In an article recently published in the journal Scientific Reports, researchers proposed a hybrid feature selection and ensemble-based machine learning (ML) approach for reliable and effective detection of botnets.
Background
A hacked computer network managed by a single attacker/bot master is referred to as a botnet. Botnets are created by infecting several computers through phishing attacks or malware infections. Once the infected computers become a part of the botnet, they can initiate attacks on other networks/computers. The botnet can be exploited by intruders to initiate distributed denial of service (DDoS) attempts, abuse online services, send phishing emails, and harm governments, businesses, and individuals by extracting private data.
Thus, botnet detection is crucial to ensure the integrity and security of computer networks and systems. However, botnet detection using existing/conventional detection systems is increasingly becoming challenging due to the continuous advancement and evolution of botnet strategies, which necessitated the development of a more proactive and dynamic approach.
Although ML-based approaches can analyze network traffic patterns to detect botnets, a single ML algorithm cannot effectively detect all botnet types. Additionally, using multiple classifiers in botnet detection models has several limitations, including higher false positive rates (FPR) and lower detection rates. Imbalanced datasets also increase the challenge of realizing botnet detection with high accuracy.
Moreover, several existing datasets employed in botnet detection contain mutually informed and correlated features, making feature selection difficult and necessitating the development of effective and novel feature selection approaches that can precisely identify and leverage the most useful features for improved botnet detection accuracy.
The proposed approach
In this study, researchers proposed a novel hybrid feature selection and ensemble-based ML approach for botnet detection to increase the efficiency of detecting evolving and new botnets with higher true positive rate (TPR).
Researchers used N-BaIoT, Bot-IoT, CTU-13, ISCX, CCC, and CICIDS datasets to evaluate the proposed ensemble ML models. The synthetic minority over-sampling technique (SMOTE) technique was applied to mitigate the dataset imbalance by generating synthetic data points.
Three feature selection techniques, including categorical analysis (CA), mutual Information (MI), and principal component analysis (PCA), were used to select the most relevant features for botnet detection and improve the ensemble learner detection capabilities.
Five ensemble ML techniques, including the extra-trees ensemble technique, bagging ensemble technique, random forest ensemble technique, random forest ensemble technique, and stacking ensemble technique, were evaluated and compared in this study.
A computational environment was established using an 11th Gen Intel(R) Core(TM) i7-11,700 processor with 16 GB of RAM for experiments. Researchers performed analyses using Python within the Jupyter Notebook interface, leveraging the robust Scikit-learn library to implement ML models.
Several assessment metrics, including accuracy, precision, recall, F1-score, Cohen’s kappa, area under the receiver operating characteristic (ROC) curve (AUC), and balanced accuracy (BACC), were employed to assess the effectiveness of the proposed botnet detection approach.
Significance of the study
The application of the SMOTE technique realized balanced datasets.
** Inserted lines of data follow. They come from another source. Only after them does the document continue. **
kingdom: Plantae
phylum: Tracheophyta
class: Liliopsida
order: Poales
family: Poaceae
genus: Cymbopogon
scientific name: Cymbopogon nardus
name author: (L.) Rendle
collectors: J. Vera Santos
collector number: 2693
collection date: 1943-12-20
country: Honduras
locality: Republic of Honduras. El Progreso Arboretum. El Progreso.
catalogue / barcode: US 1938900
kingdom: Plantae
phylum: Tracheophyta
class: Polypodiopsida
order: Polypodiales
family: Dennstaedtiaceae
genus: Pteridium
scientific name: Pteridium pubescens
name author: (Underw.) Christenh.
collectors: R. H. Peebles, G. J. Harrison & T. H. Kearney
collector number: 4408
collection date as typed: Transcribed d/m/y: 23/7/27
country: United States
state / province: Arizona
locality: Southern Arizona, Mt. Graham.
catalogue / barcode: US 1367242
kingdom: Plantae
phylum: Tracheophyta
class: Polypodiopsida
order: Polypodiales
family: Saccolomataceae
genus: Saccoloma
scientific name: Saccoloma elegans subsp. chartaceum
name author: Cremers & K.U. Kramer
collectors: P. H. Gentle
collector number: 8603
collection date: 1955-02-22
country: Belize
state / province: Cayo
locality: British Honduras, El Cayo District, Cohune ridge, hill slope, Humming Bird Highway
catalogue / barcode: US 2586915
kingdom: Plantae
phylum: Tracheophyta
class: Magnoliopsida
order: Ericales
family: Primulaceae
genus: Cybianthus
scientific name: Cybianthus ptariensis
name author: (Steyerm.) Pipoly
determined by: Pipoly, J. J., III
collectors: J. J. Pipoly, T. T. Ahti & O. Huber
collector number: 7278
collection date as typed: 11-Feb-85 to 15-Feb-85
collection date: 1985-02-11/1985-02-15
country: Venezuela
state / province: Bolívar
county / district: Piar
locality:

The model with the extra trees ensemble approach outperformed all other models in the comparative analysis by achieving 99.99% accuracy rate, precision, recall, and F1-score, and 0.00% and 99% FPR and TPR, respectively, in botnet classification across varied datasets.
Specifically, the 0.00% FPR achieved by the model with the extra-trees ensemble technique demonstrated its high accuracy in differentiating botnets and regular instances. The model with extreme gradient boosting ensemble technique displayed the second-best performance in these metrics.
The model using the extra trees ensemble technique displayed the highest BACC score of 0.9999, which indicated its ability to accurately identify botnets and regular instances even when the data is imbalanced. Additionally, the low error rate of 0.0000 attained by the extra trees ensemble-based model displayed the accuracy of the model in making accurate predictions, indicating its reliability for botnet-detecting tasks.
The model also achieved a training accuracy of 1.0000 and a high testing accuracy of 0.9999, which indicated the ability of the extra trees approach to accurately match the training data and effectively generalize to unseen data, making the model an effective solution for botnet detection in practical scenarios.
Moreover, the model with the extra trees ensemble approach showed a Cohen’s Kappa of 0.9999, and a high AUC and observed accuracy score of 1.0000 and 0.9999, respectively, indicating an exceptional agreement between the predictions by the model and the actual classifications and its ability to detect botnets precisely.
To summarize, the study's findings demonstrated that the proposed hybrid feature selection and ensemble-based ML approach, specifically the model with the extra trees ensemble technique, can be used to identify botnets/botnet attacks reliably and effectively, making it a suitable option for cybersecurity applications.